Passaggio in macchina fino a San Donato, metropolitana fino a Milano Centrale, pullman per l’aeroporto di Orio al Serio. Bivacco. Volo per Kiev, aereo fino a Toronto; ritiro bagagli, alluvione della città, voli soppressi, ritardi. Aereo per Calgary, navetta per l’hotel, dove arrivo distrutto dopo 48 ore di viaggio. I miei amici dormono nella stanza, Ale mi dà il benvenuto mezzo addormentato: la squadra c’è, siamo arrivati tutti.
Una delle cose più impressionanti del nostro viaggio in Canada sono le strade, e non è una metafora.

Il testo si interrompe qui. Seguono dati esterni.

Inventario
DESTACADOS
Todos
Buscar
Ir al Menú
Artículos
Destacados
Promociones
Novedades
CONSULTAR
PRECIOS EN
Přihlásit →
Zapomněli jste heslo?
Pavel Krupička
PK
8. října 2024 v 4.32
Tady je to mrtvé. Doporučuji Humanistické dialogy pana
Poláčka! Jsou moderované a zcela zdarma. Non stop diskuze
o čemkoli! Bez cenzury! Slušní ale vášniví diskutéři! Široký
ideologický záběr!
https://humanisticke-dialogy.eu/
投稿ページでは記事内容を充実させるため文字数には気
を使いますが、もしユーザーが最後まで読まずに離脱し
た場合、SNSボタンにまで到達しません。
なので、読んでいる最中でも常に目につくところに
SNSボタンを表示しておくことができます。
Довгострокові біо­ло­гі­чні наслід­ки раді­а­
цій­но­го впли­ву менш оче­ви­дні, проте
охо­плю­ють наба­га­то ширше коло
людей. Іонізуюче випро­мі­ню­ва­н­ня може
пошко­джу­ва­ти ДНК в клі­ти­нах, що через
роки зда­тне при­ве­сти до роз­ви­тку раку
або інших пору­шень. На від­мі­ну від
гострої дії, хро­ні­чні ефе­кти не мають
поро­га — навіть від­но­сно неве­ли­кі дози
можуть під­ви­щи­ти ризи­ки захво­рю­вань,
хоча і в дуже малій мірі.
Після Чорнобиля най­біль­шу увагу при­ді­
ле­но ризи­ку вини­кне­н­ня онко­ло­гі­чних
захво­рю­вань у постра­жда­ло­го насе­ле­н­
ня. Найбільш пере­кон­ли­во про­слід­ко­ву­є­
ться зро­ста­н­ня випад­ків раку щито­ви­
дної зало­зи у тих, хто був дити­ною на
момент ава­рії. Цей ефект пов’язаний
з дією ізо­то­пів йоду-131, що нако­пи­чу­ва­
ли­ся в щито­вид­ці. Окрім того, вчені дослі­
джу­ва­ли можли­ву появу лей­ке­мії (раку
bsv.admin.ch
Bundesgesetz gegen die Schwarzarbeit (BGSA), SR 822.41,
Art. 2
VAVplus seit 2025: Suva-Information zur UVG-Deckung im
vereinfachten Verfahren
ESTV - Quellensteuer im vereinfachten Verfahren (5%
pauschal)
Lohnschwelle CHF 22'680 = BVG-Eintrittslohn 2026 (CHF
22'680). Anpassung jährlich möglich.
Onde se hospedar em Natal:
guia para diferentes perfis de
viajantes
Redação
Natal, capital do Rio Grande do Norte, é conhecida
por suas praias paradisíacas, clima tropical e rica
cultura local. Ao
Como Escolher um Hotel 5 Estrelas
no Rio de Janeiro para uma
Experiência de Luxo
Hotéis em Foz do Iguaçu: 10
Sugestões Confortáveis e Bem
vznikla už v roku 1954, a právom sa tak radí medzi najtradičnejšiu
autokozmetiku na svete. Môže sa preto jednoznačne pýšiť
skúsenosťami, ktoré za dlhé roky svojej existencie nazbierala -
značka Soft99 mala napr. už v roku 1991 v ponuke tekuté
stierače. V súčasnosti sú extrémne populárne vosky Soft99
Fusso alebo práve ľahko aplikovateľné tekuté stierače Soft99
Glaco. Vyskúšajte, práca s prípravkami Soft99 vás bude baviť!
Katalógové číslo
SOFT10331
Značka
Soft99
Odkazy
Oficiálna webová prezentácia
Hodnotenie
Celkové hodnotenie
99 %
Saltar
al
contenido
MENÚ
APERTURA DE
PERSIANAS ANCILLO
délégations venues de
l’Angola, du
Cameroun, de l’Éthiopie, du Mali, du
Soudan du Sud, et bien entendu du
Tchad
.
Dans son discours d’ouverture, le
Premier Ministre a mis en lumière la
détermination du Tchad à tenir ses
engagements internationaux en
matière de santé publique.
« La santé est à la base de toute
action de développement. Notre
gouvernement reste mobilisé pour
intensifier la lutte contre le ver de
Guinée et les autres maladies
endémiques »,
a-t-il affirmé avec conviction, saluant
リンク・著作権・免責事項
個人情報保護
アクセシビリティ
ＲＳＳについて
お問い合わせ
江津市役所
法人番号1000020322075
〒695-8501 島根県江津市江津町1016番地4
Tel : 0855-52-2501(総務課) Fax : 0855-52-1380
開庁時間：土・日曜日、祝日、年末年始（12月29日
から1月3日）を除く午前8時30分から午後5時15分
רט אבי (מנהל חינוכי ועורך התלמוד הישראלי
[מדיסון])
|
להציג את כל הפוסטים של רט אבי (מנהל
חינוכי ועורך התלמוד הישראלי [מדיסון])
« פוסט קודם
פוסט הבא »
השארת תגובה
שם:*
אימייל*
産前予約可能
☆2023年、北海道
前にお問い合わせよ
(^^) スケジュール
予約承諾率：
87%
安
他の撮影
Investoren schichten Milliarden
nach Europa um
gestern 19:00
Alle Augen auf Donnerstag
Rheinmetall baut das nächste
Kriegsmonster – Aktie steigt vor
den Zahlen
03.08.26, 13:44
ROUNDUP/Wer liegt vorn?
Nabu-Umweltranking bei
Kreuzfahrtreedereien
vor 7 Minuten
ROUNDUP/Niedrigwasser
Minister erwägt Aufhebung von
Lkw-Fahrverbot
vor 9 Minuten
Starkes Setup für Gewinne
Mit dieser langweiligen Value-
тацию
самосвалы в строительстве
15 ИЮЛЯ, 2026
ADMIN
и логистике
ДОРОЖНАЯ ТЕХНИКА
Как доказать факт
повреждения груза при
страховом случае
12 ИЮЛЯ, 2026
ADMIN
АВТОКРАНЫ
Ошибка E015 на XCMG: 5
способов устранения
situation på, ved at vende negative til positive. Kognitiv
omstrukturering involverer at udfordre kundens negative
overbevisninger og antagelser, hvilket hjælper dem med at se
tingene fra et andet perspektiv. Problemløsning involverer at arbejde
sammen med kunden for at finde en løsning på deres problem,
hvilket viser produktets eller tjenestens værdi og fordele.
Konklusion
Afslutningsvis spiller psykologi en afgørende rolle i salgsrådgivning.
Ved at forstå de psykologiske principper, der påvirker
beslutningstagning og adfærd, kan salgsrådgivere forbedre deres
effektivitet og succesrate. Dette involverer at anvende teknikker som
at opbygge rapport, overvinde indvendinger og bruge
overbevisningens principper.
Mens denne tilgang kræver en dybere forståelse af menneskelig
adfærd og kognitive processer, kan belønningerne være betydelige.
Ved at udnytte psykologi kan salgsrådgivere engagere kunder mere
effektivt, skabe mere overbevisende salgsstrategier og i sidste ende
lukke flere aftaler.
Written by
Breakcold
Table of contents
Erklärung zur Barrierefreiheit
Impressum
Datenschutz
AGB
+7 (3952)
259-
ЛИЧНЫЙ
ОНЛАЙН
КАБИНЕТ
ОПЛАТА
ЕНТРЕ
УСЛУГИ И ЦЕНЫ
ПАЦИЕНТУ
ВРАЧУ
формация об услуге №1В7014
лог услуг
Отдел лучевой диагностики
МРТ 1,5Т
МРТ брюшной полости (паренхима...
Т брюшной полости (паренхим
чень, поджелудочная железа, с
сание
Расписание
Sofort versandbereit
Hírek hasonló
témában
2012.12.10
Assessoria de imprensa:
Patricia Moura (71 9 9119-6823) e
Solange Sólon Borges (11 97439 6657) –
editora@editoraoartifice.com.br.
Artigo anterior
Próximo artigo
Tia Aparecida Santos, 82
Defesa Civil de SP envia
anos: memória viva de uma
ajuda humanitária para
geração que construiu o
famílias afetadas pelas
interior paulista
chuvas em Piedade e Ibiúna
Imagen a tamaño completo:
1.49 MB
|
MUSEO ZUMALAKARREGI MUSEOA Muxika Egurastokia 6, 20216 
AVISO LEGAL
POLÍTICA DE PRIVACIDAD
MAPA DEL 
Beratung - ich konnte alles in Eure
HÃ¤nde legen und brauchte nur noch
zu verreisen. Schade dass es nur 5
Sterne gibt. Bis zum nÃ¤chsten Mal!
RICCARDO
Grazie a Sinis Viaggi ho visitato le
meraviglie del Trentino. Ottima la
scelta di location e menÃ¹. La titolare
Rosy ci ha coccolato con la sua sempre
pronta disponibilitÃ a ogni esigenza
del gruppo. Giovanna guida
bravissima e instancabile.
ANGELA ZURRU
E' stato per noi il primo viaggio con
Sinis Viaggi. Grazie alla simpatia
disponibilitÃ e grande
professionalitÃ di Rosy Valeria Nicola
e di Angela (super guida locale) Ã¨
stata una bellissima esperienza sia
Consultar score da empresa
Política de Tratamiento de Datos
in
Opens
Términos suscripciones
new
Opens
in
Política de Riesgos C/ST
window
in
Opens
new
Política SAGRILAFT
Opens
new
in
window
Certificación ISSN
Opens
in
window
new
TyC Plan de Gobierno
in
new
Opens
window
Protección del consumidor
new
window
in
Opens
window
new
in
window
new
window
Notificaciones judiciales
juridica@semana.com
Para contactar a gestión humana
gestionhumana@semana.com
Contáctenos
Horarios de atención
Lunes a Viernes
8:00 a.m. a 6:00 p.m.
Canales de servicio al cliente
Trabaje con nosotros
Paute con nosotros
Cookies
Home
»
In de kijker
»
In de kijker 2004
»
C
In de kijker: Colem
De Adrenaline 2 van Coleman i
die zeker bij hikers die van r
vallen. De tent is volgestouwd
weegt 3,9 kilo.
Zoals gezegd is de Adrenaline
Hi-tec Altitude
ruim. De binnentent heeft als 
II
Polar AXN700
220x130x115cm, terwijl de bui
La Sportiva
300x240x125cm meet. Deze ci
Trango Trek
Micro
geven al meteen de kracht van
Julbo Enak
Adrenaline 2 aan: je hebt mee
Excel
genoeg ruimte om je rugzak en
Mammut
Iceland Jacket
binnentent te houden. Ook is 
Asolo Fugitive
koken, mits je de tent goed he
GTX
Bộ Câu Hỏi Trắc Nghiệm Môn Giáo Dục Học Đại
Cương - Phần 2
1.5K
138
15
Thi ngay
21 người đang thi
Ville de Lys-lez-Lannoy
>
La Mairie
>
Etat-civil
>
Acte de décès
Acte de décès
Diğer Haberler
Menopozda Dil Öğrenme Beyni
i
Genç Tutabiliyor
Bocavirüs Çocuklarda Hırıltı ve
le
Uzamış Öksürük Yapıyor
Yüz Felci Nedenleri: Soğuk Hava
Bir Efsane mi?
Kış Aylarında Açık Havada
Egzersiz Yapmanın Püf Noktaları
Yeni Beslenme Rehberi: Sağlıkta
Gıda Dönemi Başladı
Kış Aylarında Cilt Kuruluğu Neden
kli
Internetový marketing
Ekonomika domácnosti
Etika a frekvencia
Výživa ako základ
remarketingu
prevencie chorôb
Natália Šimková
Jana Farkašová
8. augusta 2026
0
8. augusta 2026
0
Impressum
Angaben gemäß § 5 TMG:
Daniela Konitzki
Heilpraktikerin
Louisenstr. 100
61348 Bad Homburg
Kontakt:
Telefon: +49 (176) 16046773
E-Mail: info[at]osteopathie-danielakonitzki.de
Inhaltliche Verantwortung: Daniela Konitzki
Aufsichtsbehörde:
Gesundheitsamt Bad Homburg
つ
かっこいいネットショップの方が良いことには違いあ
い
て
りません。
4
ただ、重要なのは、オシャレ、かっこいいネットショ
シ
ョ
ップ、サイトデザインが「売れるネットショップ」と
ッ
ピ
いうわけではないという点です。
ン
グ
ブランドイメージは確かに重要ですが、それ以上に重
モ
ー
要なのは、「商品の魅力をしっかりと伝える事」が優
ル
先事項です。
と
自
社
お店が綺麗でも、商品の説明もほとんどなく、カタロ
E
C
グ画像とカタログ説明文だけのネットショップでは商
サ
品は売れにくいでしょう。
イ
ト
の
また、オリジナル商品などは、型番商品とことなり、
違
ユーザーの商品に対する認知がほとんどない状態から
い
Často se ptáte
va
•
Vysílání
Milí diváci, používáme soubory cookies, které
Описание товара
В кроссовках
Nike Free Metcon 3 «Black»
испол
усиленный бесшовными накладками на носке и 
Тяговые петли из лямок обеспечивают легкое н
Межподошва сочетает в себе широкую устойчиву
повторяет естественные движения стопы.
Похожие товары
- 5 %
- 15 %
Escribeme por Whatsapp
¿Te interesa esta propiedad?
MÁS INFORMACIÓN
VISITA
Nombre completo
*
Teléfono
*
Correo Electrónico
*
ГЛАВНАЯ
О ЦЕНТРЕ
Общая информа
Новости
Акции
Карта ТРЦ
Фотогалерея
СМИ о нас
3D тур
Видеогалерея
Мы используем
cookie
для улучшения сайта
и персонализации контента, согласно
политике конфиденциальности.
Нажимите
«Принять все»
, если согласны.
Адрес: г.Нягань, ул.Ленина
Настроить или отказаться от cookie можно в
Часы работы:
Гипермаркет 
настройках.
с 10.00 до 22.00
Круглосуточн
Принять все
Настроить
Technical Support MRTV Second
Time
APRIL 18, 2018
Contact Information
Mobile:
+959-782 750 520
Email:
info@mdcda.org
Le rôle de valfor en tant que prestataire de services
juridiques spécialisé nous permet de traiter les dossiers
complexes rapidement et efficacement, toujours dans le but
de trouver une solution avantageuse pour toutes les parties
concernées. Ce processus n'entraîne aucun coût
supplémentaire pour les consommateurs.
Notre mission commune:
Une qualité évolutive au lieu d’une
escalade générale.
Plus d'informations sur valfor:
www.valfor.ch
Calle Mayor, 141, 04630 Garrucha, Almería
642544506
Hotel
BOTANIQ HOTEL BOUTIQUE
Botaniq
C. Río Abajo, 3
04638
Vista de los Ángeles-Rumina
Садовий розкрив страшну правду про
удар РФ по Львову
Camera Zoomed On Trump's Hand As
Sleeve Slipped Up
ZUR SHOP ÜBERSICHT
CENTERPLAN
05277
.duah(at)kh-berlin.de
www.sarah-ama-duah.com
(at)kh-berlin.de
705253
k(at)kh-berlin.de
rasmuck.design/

Strade lunghe, infinite, vuote, che tagliano immensi spazi di terre selvagge dove l’unica traccia umana è quella strada. Si viaggia per ore senza incontrare una sola casa, centinaia di kilometri di fitta foresta disabitata dall’uomo, attraversata da quella striscia di asfalto perfetto.
L’aria è ritmata dalla musica country che suona come la colonna sonora di un film, ma su quella macchina ci siamo davvero: quattro uomini alla ricerca di un sogno. Oltre la coltre dei boschi si nascondono le montagne, avvolte nei fumi degli incendi che stanno devastando la regione, le montagne che come un filo di Arianna ci hanno condotti fin qui. Noi viaggiamo lungo la strada, da un angolo all’altro delle Montagne Rocciose, raccogliendo i frammenti delle nostre anime che si annidano sulle cime del mondo.